%%

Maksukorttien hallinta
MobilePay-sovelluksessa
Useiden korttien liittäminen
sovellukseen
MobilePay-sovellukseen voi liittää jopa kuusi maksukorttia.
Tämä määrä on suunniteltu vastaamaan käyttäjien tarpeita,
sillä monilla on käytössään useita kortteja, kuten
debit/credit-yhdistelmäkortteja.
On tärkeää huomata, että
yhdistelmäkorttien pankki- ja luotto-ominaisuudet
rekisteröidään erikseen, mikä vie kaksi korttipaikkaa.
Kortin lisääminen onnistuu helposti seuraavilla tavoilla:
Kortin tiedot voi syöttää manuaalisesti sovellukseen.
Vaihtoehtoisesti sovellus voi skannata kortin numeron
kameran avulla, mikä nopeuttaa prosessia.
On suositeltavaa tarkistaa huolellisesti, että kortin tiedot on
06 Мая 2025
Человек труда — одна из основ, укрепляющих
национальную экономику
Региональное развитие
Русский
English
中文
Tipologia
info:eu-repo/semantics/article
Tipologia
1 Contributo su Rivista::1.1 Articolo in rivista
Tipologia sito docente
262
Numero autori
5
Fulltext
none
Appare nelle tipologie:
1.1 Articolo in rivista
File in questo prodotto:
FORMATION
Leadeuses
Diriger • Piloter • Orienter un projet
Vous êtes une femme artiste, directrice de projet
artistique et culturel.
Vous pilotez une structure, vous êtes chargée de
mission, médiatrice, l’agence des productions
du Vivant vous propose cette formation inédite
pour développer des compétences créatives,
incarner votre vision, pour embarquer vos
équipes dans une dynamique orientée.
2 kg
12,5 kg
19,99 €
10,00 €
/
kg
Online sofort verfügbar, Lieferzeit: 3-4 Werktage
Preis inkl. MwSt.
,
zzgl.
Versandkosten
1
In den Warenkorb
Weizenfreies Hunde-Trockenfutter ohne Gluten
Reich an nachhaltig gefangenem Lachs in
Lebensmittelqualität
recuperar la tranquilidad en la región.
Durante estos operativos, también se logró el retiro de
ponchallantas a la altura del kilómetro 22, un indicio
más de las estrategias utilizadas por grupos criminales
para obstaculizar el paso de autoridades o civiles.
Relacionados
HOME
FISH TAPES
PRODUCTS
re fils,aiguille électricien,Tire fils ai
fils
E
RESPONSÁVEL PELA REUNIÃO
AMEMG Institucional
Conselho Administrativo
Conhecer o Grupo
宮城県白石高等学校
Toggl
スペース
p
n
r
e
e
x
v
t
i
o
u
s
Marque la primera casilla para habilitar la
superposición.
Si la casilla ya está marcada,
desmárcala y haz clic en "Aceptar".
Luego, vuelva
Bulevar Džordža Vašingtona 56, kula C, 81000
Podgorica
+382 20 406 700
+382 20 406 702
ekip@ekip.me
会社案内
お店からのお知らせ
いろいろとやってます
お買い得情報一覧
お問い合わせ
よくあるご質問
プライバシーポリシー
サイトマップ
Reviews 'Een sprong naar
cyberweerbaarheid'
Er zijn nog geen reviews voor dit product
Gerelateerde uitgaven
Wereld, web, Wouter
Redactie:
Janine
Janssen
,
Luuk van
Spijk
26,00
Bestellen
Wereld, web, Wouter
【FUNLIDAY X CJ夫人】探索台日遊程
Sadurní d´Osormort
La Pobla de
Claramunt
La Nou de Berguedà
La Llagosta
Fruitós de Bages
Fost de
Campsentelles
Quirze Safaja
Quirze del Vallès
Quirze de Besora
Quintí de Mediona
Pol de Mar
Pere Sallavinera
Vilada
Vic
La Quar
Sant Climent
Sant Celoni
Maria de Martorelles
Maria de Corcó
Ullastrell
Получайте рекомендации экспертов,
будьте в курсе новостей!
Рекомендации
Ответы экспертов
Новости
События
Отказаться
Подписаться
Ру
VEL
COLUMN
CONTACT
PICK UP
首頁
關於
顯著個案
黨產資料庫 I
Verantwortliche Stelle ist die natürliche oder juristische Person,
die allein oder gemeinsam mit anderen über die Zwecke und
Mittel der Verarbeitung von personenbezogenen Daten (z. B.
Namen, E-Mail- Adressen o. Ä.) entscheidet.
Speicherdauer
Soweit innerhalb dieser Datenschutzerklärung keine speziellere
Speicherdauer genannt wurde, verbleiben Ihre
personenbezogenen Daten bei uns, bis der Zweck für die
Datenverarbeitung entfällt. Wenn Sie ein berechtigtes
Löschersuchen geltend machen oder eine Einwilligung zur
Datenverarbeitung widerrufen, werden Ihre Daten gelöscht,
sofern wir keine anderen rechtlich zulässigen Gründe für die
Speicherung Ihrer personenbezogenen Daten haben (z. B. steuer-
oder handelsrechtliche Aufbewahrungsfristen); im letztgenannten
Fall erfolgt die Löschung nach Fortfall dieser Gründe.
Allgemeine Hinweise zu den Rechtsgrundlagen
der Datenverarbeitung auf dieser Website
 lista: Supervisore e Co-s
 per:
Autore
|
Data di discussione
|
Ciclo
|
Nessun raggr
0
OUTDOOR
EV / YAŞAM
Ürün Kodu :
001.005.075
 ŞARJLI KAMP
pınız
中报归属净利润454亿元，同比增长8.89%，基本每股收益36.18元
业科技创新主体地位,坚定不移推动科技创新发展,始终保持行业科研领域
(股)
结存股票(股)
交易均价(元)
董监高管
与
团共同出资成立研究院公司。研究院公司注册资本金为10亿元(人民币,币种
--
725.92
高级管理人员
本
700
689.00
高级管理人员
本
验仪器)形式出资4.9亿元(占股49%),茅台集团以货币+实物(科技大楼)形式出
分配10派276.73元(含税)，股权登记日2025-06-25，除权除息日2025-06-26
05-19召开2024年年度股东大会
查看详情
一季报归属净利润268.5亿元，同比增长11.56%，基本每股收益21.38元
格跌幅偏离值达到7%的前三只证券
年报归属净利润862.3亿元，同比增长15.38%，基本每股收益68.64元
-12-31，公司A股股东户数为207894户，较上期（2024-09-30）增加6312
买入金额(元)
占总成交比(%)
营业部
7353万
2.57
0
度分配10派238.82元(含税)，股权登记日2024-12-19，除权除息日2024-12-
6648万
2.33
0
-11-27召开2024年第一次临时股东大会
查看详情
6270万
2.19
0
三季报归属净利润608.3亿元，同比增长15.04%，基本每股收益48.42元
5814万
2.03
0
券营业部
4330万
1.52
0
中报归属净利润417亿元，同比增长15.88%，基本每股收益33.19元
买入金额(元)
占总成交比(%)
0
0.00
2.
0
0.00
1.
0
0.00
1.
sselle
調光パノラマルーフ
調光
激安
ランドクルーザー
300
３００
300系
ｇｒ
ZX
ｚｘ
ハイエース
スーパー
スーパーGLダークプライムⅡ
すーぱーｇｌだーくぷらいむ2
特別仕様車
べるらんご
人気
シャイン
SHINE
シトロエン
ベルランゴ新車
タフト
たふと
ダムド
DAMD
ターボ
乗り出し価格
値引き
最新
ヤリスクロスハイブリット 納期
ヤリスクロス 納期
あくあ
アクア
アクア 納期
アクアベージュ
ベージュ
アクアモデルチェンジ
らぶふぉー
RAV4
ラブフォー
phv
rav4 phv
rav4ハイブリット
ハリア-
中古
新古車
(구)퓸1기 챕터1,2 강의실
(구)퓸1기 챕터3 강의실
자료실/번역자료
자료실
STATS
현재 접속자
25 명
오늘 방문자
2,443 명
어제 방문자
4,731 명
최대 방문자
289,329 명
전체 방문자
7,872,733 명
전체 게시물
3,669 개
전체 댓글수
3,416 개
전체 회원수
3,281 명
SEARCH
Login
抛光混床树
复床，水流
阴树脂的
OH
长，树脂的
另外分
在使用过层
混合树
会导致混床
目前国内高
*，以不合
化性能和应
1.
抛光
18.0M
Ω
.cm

%%

WHAT IS NEEDED. Your task is to give the records above again, exactly.

SOLUTION.
Maksukorttien hallinta
MobilePay-sovelluksessa
Useiden korttien liittäminen
sovellukseen
MobilePay-sovellukseen voi liittää jopa kuusi maksukorttia.
Tämä määrä on suunniteltu vastaamaan käyttäjien tarpeita,
sillä monilla on käytössään useita kortteja, kuten
debit/credit-yhdistelmäkortteja.
On tärkeää huomata, että
yhdistelmäkorttien pankki- ja luotto-ominaisuudet
rekisteröidään erikseen, mikä vie kaksi korttipaikkaa.
Kortin lisääminen onnistuu helposti seuraavilla tavoilla:
Kortin tiedot voi syöttää manuaalisesti sovellukseen.
Vaihtoehtoisesti sovellus voi skannata kortin numeron
kameran avulla, mikä nopeuttaa prosessia.
On suositeltavaa tarkistaa huolellisesti, että kortin tiedot on
06 Мая 2025
Человек труда — одна из основ, укрепляющих
национальную экономику
Региональное развитие
Русский
English
中文
Tipologia
info:eu-repo/semantics/article
Tipologia
1 Contributo su Rivista::1.1 Articolo in rivista
Tipologia sito docente
262
Numero autori
5
Fulltext
none
Appare nelle tipologie:
1.1 Articolo in rivista
File in questo prodotto:
FORMATION
Leadeuses
Diriger • Piloter • Orienter un projet
Vous êtes une femme artiste, directrice de projet
artistique et culturel.
Vous pilotez une structure, vous êtes chargée de
mission, médiatrice, l’agence des productions
du Vivant vous propose cette formation inédite
pour développer des compétences créatives,
incarner votre vision, pour embarquer vos
équipes dans une dynamique orientée.
2 kg
12,5 kg
19,99 €
10,00 €
/
kg
Online sofort verfügbar, Lieferzeit: 3-4 Werktage
Preis inkl. MwSt.
,
zzgl.
Versandkosten
1
In den Warenkorb
Weizenfreies Hunde-Trockenfutter ohne Gluten
Reich an nachhaltig gefangenem Lachs in
Lebensmittelqualität
recuperar la tranquilidad en la región.
Durante estos operativos, también se logró el retiro de
ponchallantas a la altura del kilómetro 22, un indicio
más de las estrategias utilizadas por grupos criminales
para obstaculizar el paso de autoridades o civiles.
Relacionados
HOME
FISH TAPES
PRODUCTS
re fils,aiguille électricien,Tire fils ai
fils
E
RESPONSÁVEL PELA REUNIÃO
AMEMG Institucional
Conselho Administrativo
Conhecer o Grupo
宮城県白石高等学校
Toggl
スペース
p
n
r
e
e
x
v
t
i
o
u
s
Marque la primera casilla para habilitar la
superposición.
Si la casilla ya está marcada,
desmárcala y haz clic en "Aceptar".
Luego, vuelva
Bulevar Džordža Vašingtona 56, kula C, 81000
Podgorica
+382 20 406 700
+382 20 406 702
ekip@ekip.me
会社案内
お店からのお知らせ
いろいろとやってます
お買い得情報一覧
お問い合わせ
よくあるご質問
プライバシーポリシー
サイトマップ
Reviews 'Een sprong naar
cyberweerbaarheid'
Er zijn nog geen reviews voor dit product
Gerelateerde uitgaven
Wereld, web, Wouter
Redactie:
Janine
Janssen
,
Luuk van
Spijk
26,00
Bestellen
Wereld, web, Wouter
【FUNLIDAY X CJ夫人】探索台日遊程
Sadurní d´Osormort
La Pobla de
Claramunt
La Nou de Berguedà
La Llagosta
Fruitós de Bages
Fost de
Campsentelles
Quirze Safaja
Quirze del Vallès
Quirze de Besora
Quintí de Mediona
Pol de Mar
Pere Sallavinera
Vilada
Vic
La Quar
Sant Climent
Sant Celoni
Maria de Martorelles
Maria de Corcó
Ullastrell
Получайте рекомендации экспертов,
будьте в курсе новостей!
Рекомендации
Ответы экспертов
Новости
События
Отказаться
Подписаться
Ру
VEL
COLUMN
CONTACT
PICK UP
首頁
關於
顯著個案
黨產資料庫 I
Verantwortliche Stelle ist die natürliche oder juristische Person,
die allein oder gemeinsam mit anderen über die Zwecke und
Mittel der Verarbeitung von personenbezogenen Daten (z. B.
Namen, E-Mail- Adressen o. Ä.) entscheidet.
Speicherdauer
Soweit innerhalb dieser Datenschutzerklärung keine speziellere
Speicherdauer genannt wurde, verbleiben Ihre
personenbezogenen Daten bei uns, bis der Zweck für die
Datenverarbeitung entfällt. Wenn Sie ein berechtigtes
Löschersuchen geltend machen oder eine Einwilligung zur
Datenverarbeitung widerrufen, werden Ihre Daten gelöscht,
sofern wir keine anderen rechtlich zulässigen Gründe für die
Speicherung Ihrer personenbezogenen Daten haben (z. B. steuer-
oder handelsrechtliche Aufbewahrungsfristen); im letztgenannten
Fall erfolgt die Löschung nach Fortfall dieser Gründe.
Allgemeine Hinweise zu den Rechtsgrundlagen
der Datenverarbeitung auf dieser Website
 lista: Supervisore e Co-s
 per:
Autore
|
Data di discussione
|
Ciclo
|
Nessun raggr
0
OUTDOOR
EV / YAŞAM
Ürün Kodu :
001.005.075
 ŞARJLI KAMP
pınız
中报归属净利润454亿元，同比增长8.89%，基本每股收益36.18元
业科技创新主体地位,坚定不移推动科技创新发展,始终保持行业科研领域
(股)
结存股票(股)
交易均价(元)
董监高管
与
团共同出资成立研究院公司。研究院公司注册资本金为10亿元(人民币,币种
--
725.92
高级管理人员
本
700
689.00
高级管理人员
本
验仪器)形式出资4.9亿元(占股49%),茅台集团以货币+实物(科技大楼)形式出
分配10派276.73元(含税)，股权登记日2025-06-25，除权除息日2025-06-26
05-19召开2024年年度股东大会
查看详情
一季报归属净利润268.5亿元，同比增长11.56%，基本每股收益21.38元
格跌幅偏离值达到7%的前三只证券
年报归属净利润862.3亿元，同比增长15.38%，基本每股收益68.64元
-12-31，公司A股股东户数为207894户，较上期（2024-09-30）增加6312
买入金额(元)
占总成交比(%)
营业部
7353万
2.57
0
度分配10派238.82元(含税)，股权登记日2024-12-19，除权除息日2024-12-
6648万
2.33
0
-11-27召开2024年第一次临时股东大会
查看详情
6270万
2.19
0
三季报归属净利润608.3亿元，同比增长15.04%，基本每股收益48.42元
5814万
2.03
0
券营业部
4330万
1.52
0
中报归属净利润417亿元，同比增长15.88%，基本每股收益33.19元
买入金额(元)
占总成交比(%)
0
0.00
2.
0
0.00
1.
0
0.00
1.
sselle
調光パノラマルーフ
調光
激安
ランドクルーザー
300
３００
300系
ｇｒ
ZX
ｚｘ
ハイエース
スーパー
スーパーGLダークプライムⅡ
すーぱーｇｌだーくぷらいむ2
特別仕様車
べるらんご
人気
シャイン
SHINE
シトロエン
ベルランゴ新車
タフト
たふと
ダムド
DAMD
ターボ
乗り出し価格
値引き
最新
ヤリスクロスハイブリット 納期
ヤリスクロス 納期
あくあ
アクア
アクア 納期
アクアベージュ
ベージュ
アクアモデルチェンジ
らぶふぉー
RAV4
ラブフォー
phv
rav4 phv
rav4ハイブリット
ハリア-
中古
新古車
(구)퓸1기 챕터1,2 강의실
(구)퓸1기 챕터3 강의실
자료실/번역자료
자료실
STATS
현재 접속자
25 명
오늘 방문자
2,443 명
어제 방문자
4,731 명
최대 방문자
289,329 명
전체 방문자
7,872,733 명
전체 게시물
3,669 개
전체 댓글수
3,416 개
전체 회원수
3,281 명
SEARCH
Login
抛光混床树
复床，水流
阴树脂的
OH
长，树脂的
另外分
在使用过层
混合树
会导致混床
目前国内高
*，以不合
化性能和应
1.
抛光
18.0M
Ω
.cm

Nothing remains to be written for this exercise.